For these reasons, most experts believe a reintroduction will aid the population in the Houston area for only one or two seasons.

"They will be a little more common for a couple of years," said Richard Peigler, a silk moth expert from San Antonio who holds a doctorate in entomology from Texas A&M University. "But I don't believe Cecropia is going to exist in more numbers after large numbers are put out."

Peigler believes pockets of Cecropias still exist in Houston, likely in some suburbs. But even if they were to become extinct, Peigler said, it wouldn't likely be detrimental to the environment.

But Spicer, a native of England whose world seems to revolve around moths, is undaunted. His latest plan is a natural extension of a hobby he began as a child, when he would collect moths and flatten them between the pages of encyclopedias.

Even now, he has the nocturnal insects pinned up in shadow boxes that surround his dining room. A crayon drawing of metamorphosis by his 6-year-old daughter proudly hangs on the kitchen cabinets. He met his wife, Kimberly, at the Cockrell Butterfly Center. Their dog, Luna, is named after a moth.

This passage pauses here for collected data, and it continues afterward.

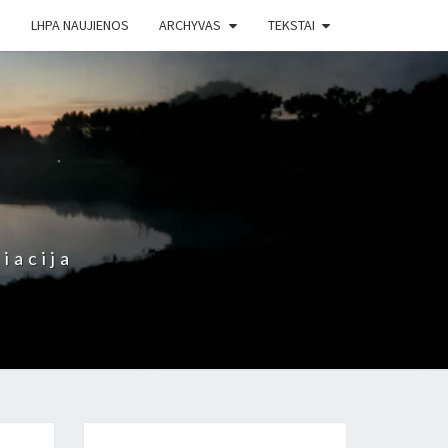
LHPA NAUJIENOS
ARCHYVAS
TEKSTAI
iacija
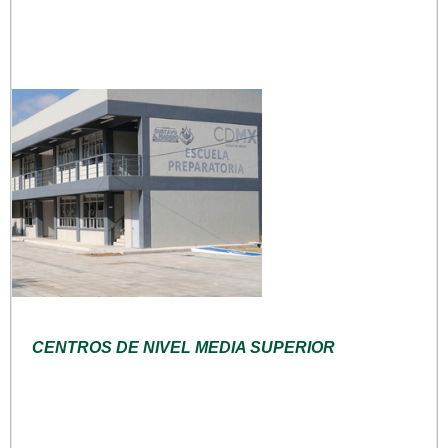
CENTROS DE NIVEL MEDIA SUPERIOR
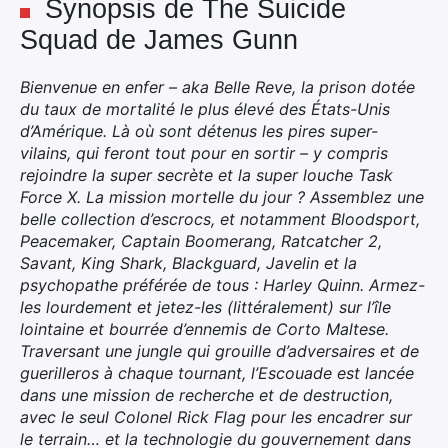
Synopsis de The Suicide
Squad de James Gunn
Bienvenue en enfer – aka Belle Reve, la prison dotée
du taux de mortalité le plus élevé des États-Unis
d’Amérique. Là où sont détenus les pires super-
vilains, qui feront tout pour en sortir – y compris
rejoindre la super secrète et la super louche Task
Force X. La mission mortelle du jour ? Assemblez une
belle collection d’escrocs, et notamment Bloodsport,
Peacemaker, Captain Boomerang, Ratcatcher 2,
Savant, King Shark, Blackguard, Javelin et la
psychopathe préférée de tous : Harley Quinn. Armez-
les lourdement et jetez-les (littéralement) sur l’île
lointaine et bourrée d’ennemis de Corto Maltese.
Traversant une jungle qui grouille d’adversaires et de
guerilleros à chaque tournant, l’Escouade est lancée
dans une mission de recherche et de destruction,
avec le seul Colonel Rick Flag pour les encadrer sur
le terrain… et la technologie du gouvernement dans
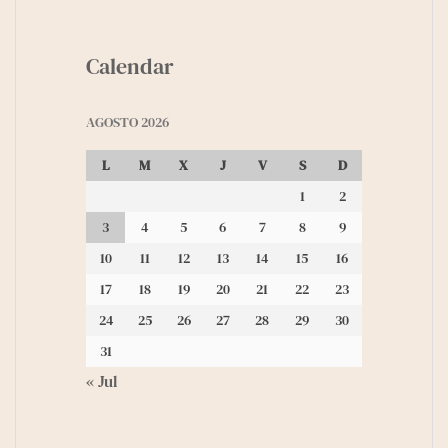
Calendar
AGOSTO 2026
L
M
X
J
V
S
D
1
2
3
4
5
6
7
8
9
10
11
12
13
14
15
16
17
18
19
20
21
22
23
24
25
26
27
28
29
30
31
« Jul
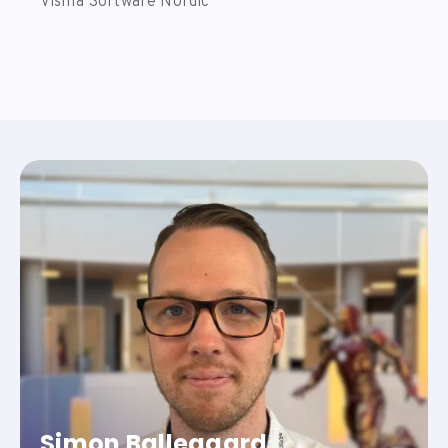
Visma Software Nordic
Simon Ballegaard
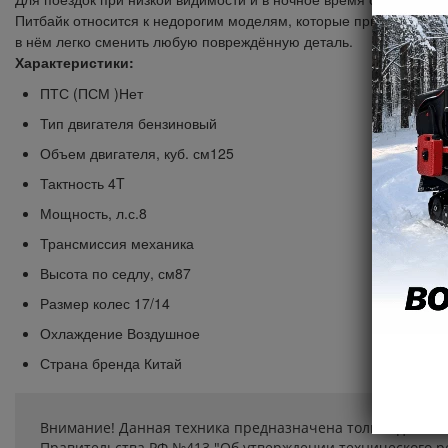
Питбайк относится к недорогим моделям, которые при должной э
в нём легко сменить любую повреждённую деталь.
Характеристики:
ПТС (ПСМ )Нет
Тип двигателя бензиновый
Объем двигателя, куб. см125
Тактность 4T
Мощность, л.с.8
Трансмиссия механика
Высота по седлу, см87
Размер колес 17/14
Охлаждение Воздушное
Страна бренда Китай
Внимание! Данная техника предназначена только для сп
Правительства РФ №413 "Об утверждении технического ре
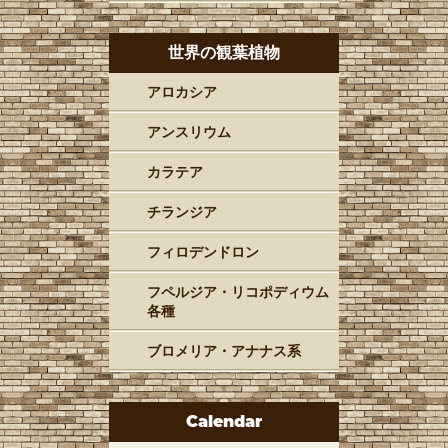
世界の観葉植物
アロカシア
アンスリウム
カラテア
チランジア
フィロデンドロン
フペルジア・リコポディウム
各種
ブロメリア・アナナス系
Calendar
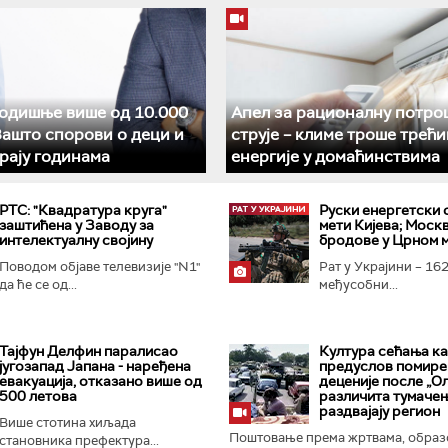
годишње више од 10.000
Апел за рационалну потр
Зашто спорови о деци и
струје – климе троше трећи
рају годинама
енергије у домаћинствима
РТС: "Квадратура круга"
Руски енергетски 
заштићена у Заводу за
мети Кијева; Москв
интелектуалну својину
бродове у Црном 
Поводом објаве телевизије "N1"
Рат у Украјини – 162
да ће се од...
међусобни...
Тајфун Делфин паралисао
Култура сећања к
југозапад Јапана - наређена
предуслов помирењ
евакуација, отказано више од
деценије после „Ол
500 летова
различита тумаче
раздвајају регион
Више стотина хиљада
Поштовање према жртвама, образ
становника префектура...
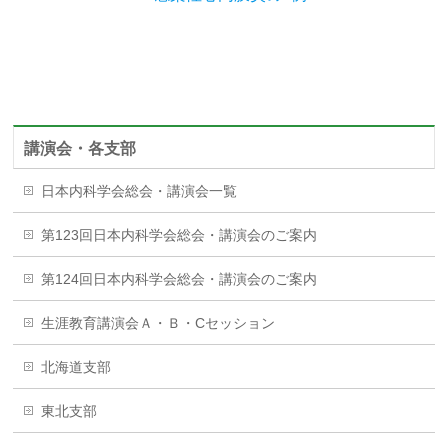
講演会・各支部
日本内科学会総会・講演会一覧
第123回日本内科学会総会・講演会のご案内
第124回日本内科学会総会・講演会のご案内
生涯教育講演会Ａ・Ｂ・Cセッション
北海道支部
東北支部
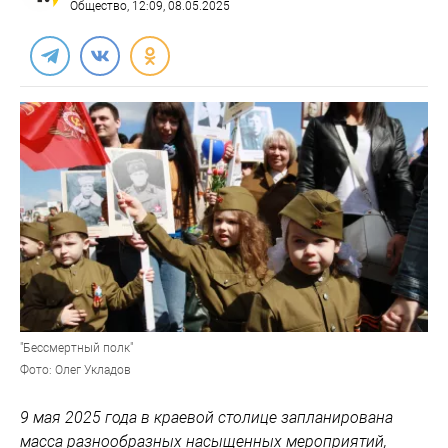
Общество
, 12:09, 08.05.2025
"Бессмертный полк"
Фото: Олег Укладов
9 мая 2025 года в краевой столице запланирована
масса разнообразных насыщенных мероприятий,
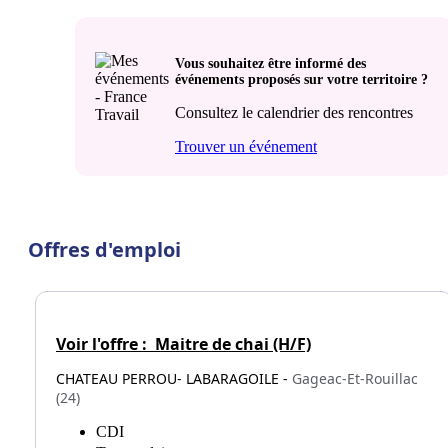
Vous souhaitez être informé des
événements proposés sur votre territoire ?
Consultez le calendrier des rencontres
Trouver un événement
Offres d'emploi
Voir l'offre :
Maitre de chai (H/F)
CHATEAU PERROU- LABARAGOILE -
Gageac-Et-Rouillac
(24)
CDI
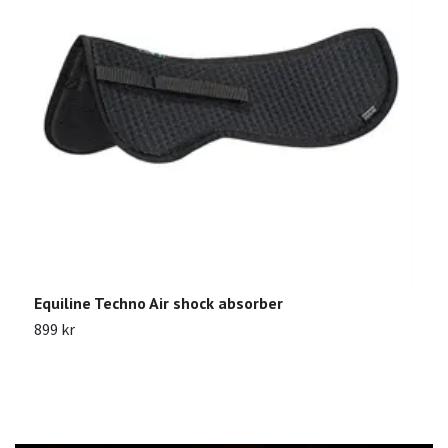
Equiline Techno Air shock absorber
P
899 kr
5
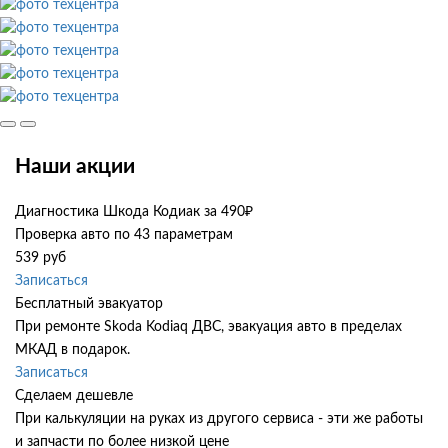
Наши акции
Диагностика Шкода Кодиак за 490₽
Проверка авто по 43 параметрам
539 руб
Записаться
Бесплатный эвакуатор
При ремонте Skoda Kodiaq ДВС, эвакуация авто в пределах
МКАД в подарок.
Записаться
Сделаем дешевле
При калькуляции на руках из другого сервиса - эти же работы
и запчасти по более низкой цене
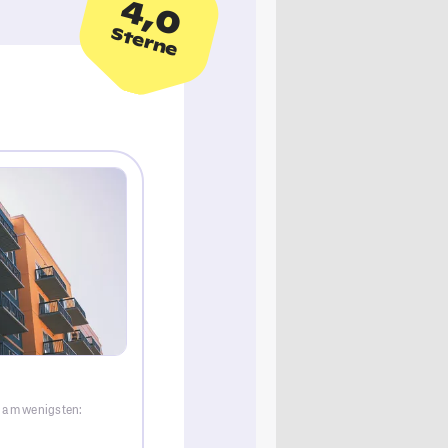
4,0
Sterne
r am wenigsten:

In his back yard, dozens of real-life cocoons wiggle in a wood-frame box, where bright green caterpillars munch on an oak branch. Grown-up moths -- some as big as human hands -- lazily flutter about in suspended cages.

His dream is to see them back in the wild.

"It's an opportunity to bring something back that was lost," he said. "Something that most people didn't know was lost."

Even if he fails in his larger goal, he may have an impact nonetheless.

"Whether he is going to be able to bring back the moth to earlier population levels is an open question," said Mike Quinn, an entomologist with the Texas Parks and Wildlife Department. "But he is raising people's awareness. People that witness the life cycle of a moth will never look at an insect in the same way again."